15. The next point argued by the counsel for the tenant was that the landlord has failed to prove any impairment to the value and utility of the demised premises because of the change from shop to a godown. Full Bench of this Court in Des Raj’s case (supra) held that when the building is being used as a shop, it is being put to constant use by the lessee which by implication, ensures its proper upkeep like timely repair, timely white washing etc and when the building is used as a godown which is merely used for dumping goods therein, such an up keep any neither be possible nor, by implication, envisaged as such. Impairment of value and utility in such circumstances is implied which would follow in due course of time. Another point taken by the counsel for the tenant is that the landlord has not sought the eviction of the tenant from the premises in dispute on the ground of change of user. This submission is also without any substance. In sub para (iii) of para 4 of the ejectment petition the landlord has clearly averred that the tenant has converted the shop in dispute in a godown without his written consent and this act on the part of the. tenant has diminished the value and utility of the shop in dispute.
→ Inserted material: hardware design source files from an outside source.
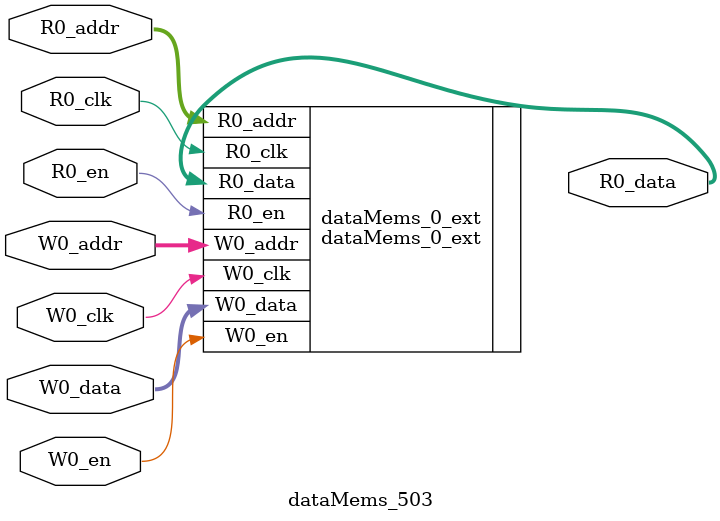
<source format=sv>
`ifndef RANDOMIZE
  `ifdef RANDOMIZE_REG_INIT
    `define RANDOMIZE
  `endif // RANDOMIZE_REG_INIT
`endif // not def RANDOMIZE
`ifndef RANDOMIZE
  `ifdef RANDOMIZE_MEM_INIT
    `define RANDOMIZE
  `endif // RANDOMIZE_MEM_INIT
`endif // not def RANDOMIZE

`ifndef RANDOM
  `define RANDOM $random
`endif // not def RANDOM

// Users can define 'PRINTF_COND' to add an extra gate to prints.
`ifndef PRINTF_COND_
  `ifdef PRINTF_COND
    `define PRINTF_COND_ (`PRINTF_COND)
  `else  // PRINTF_COND
    `define PRINTF_COND_ 1
  `endif // PRINTF_COND
`endif // not def PRINTF_COND_

// Users can define 'ASSERT_VERBOSE_COND' to add an extra gate to assert error printing.
`ifndef ASSERT_VERBOSE_COND_
  `ifdef ASSERT_VERBOSE_COND
    `define ASSERT_VERBOSE_COND_ (`ASSERT_VERBOSE_COND)
  `else  // ASSERT_VERBOSE_COND
    `define ASSERT_VERBOSE_COND_ 1
  `endif // ASSERT_VERBOSE_COND
`endif // not def ASSERT_VERBOSE_COND_

// Users can define 'STOP_COND' to add an extra gate to stop conditions.
`ifndef STOP_COND_
  `ifdef STOP_COND
    `define STOP_COND_ (`STOP_COND)
  `else  // STOP_COND
    `define STOP_COND_ 1
  `endif // STOP_COND
`endif // not def STOP_COND_

// Users can define INIT_RANDOM as general code that gets injected into the
// initializer block for modules with registers.
`ifndef INIT_RANDOM
  `define INIT_RANDOM
`endif // not def INIT_RANDOM

// If using random initialization, you can also define RANDOMIZE_DELAY to
// customize the delay used, otherwise 0.002 is used.
`ifndef RANDOMIZE_DELAY
  `define RANDOMIZE_DELAY 0.002
`endif // not def RANDOMIZE_DELAY

// Define INIT_RANDOM_PROLOG_ for use in our modules below.
`ifndef INIT_RANDOM_PROLOG_
  `ifdef RANDOMIZE
    `ifdef VERILATOR
      `define INIT_RANDOM_PROLOG_ `INIT_RANDOM
    `else  // VERILATOR
      `define INIT_RANDOM_PROLOG_ `INIT_RANDOM #`RANDOMIZE_DELAY begin end
    `endif // VERILATOR
  `else  // RANDOMIZE
    `define INIT_RANDOM_PROLOG_
  `endif // RANDOMIZE
`endif // not def INIT_RANDOM_PROLOG_

// Include register initializers in init blocks unless synthesis is set
`ifndef SYNTHESIS
  `ifndef ENABLE_INITIAL_REG_
    `define ENABLE_INITIAL_REG_
  `endif // not def ENABLE_INITIAL_REG_
`endif // not def SYNTHESIS

// Include rmemory initializers in init blocks unless synthesis is set
`ifndef SYNTHESIS
  `ifndef ENABLE_INITIAL_MEM_
    `define ENABLE_INITIAL_MEM_
  `endif // not def ENABLE_INITIAL_MEM_
`endif // not def SYNTHESIS

module dataMems_503(	// @[generators/ara/src/main/scala/UnsafeAXI4ToTL.scala:365:62]
  input  [4:0]  R0_addr,
  input         R0_en,
  input         R0_clk,
  output [66:0] R0_data,
  input  [4:0]  W0_addr,
  input         W0_en,
  input         W0_clk,
  input  [66:0] W0_data
);

  dataMems_0_ext dataMems_0_ext (	// @[generators/ara/src/main/scala/UnsafeAXI4ToTL.scala:365:62]
    .R0_addr (R0_addr),
    .R0_en   (R0_en),
    .R0_clk  (R0_clk),
    .R0_data (R0_data),
    .W0_addr (W0_addr),
    .W0_en   (W0_en),
    .W0_clk  (W0_clk),
    .W0_data (W0_data)
  );
endmodule


</source>
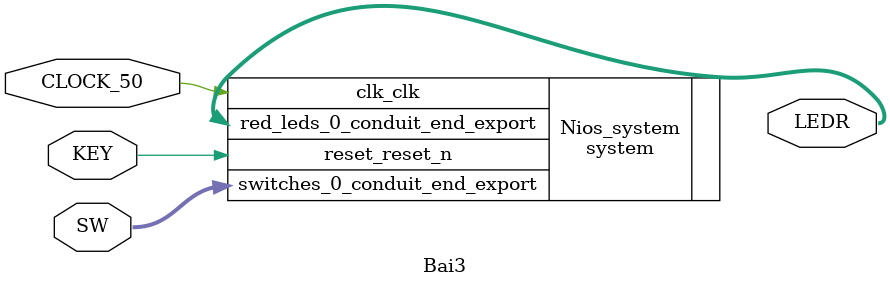
<source format=v>
module Bai3
(
	input	CLOCK_50,
	input [0:0] KEY,
	input [15:0] SW,
	output [15:0] LEDR
);
system Nios_system(
	.clk_clk 		(CLOCK_50),
	.reset_reset_n	(KEY[0]),
	.red_leds_0_conduit_end_export (LEDR),
	.switches_0_conduit_end_export (SW)
);
endmodule
</source>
The landlord has taken the ground of change of user of the shop to a godown which has resulted in diminishing the value and utility of the shop.
16. For the reasons recorded above, it is held that the tenant has changed the user of the shop to a godown and as such the present revision petition as well as the ejectment petition filed by the landlord are accepted. The impugned judgment of the appellate authority is set aside and that of the Rent Controller restored. The tenant is ordered to be evicted from the demised premises. He is directed to hand over the vacant possession of the demised premises within a period of two months. He is also directed to pay the arrears of rent, if any, within one month. No costs.